DATA TO EXAMINE Block Start

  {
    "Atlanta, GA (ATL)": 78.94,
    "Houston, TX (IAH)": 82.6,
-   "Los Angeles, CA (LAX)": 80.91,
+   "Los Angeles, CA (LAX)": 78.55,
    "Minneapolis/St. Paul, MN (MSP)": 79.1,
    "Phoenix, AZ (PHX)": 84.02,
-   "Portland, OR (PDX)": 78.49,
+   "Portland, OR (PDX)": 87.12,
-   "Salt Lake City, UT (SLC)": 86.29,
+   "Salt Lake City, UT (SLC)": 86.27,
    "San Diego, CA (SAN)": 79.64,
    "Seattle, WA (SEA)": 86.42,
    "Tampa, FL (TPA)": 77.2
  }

DATA TO EXAMINE Block End
DATA TO EXAMINE Block Start

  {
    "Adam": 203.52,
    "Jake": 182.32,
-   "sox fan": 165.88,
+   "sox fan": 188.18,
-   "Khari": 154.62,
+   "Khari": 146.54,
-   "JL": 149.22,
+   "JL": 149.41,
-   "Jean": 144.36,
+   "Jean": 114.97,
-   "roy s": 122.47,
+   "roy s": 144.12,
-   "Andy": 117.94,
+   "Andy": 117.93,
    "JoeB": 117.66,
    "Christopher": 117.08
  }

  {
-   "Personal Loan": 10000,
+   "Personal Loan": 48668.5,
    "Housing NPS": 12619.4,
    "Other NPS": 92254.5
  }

DATA TO EXAMINE Block End

▸ GOAL OF THE EXERCISE
Count each line of the listing that contains "Angeles" and give the count alone.

▸ EXPECTED OUTPUT
2